=== Given data ===

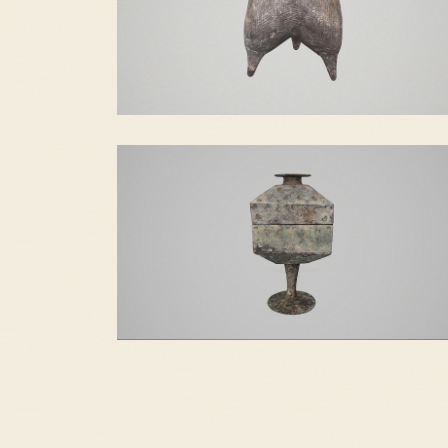
绳蚊灰陶鬲
嵌松石云纹方豆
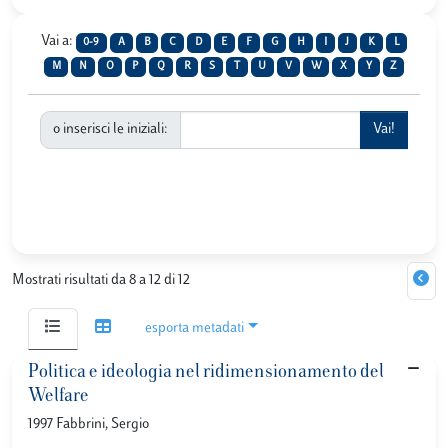
Vai a:
0-9
A
B
C
D
E
F
G
H
I
J
K
L
M
N
O
P
Q
R
S
T
U
V
W
X
Y
Z
o inserisci le iniziali:
Mostrati risultati da 8 a 12 di 12
esporta metadati
Politica e ideologia nel ridimensionamento del
Welfare
1997 Fabbrini, Sergio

===

> _Task directions_: Set down all of the material above exactly as written, leaving the pictures out.

> _Solution to the exercise_:
绳蚊灰陶鬲
嵌松石云纹方豆
Vai a:
0-9
A
B
C
D
E
F
G
H
I
J
K
L
M
N
O
P
Q
R
S
T
U
V
W
X
Y
Z
o inserisci le iniziali:
Mostrati risultati da 8 a 12 di 12
esporta metadati
Politica e ideologia nel ridimensionamento del
Welfare
1997 Fabbrini, Sergio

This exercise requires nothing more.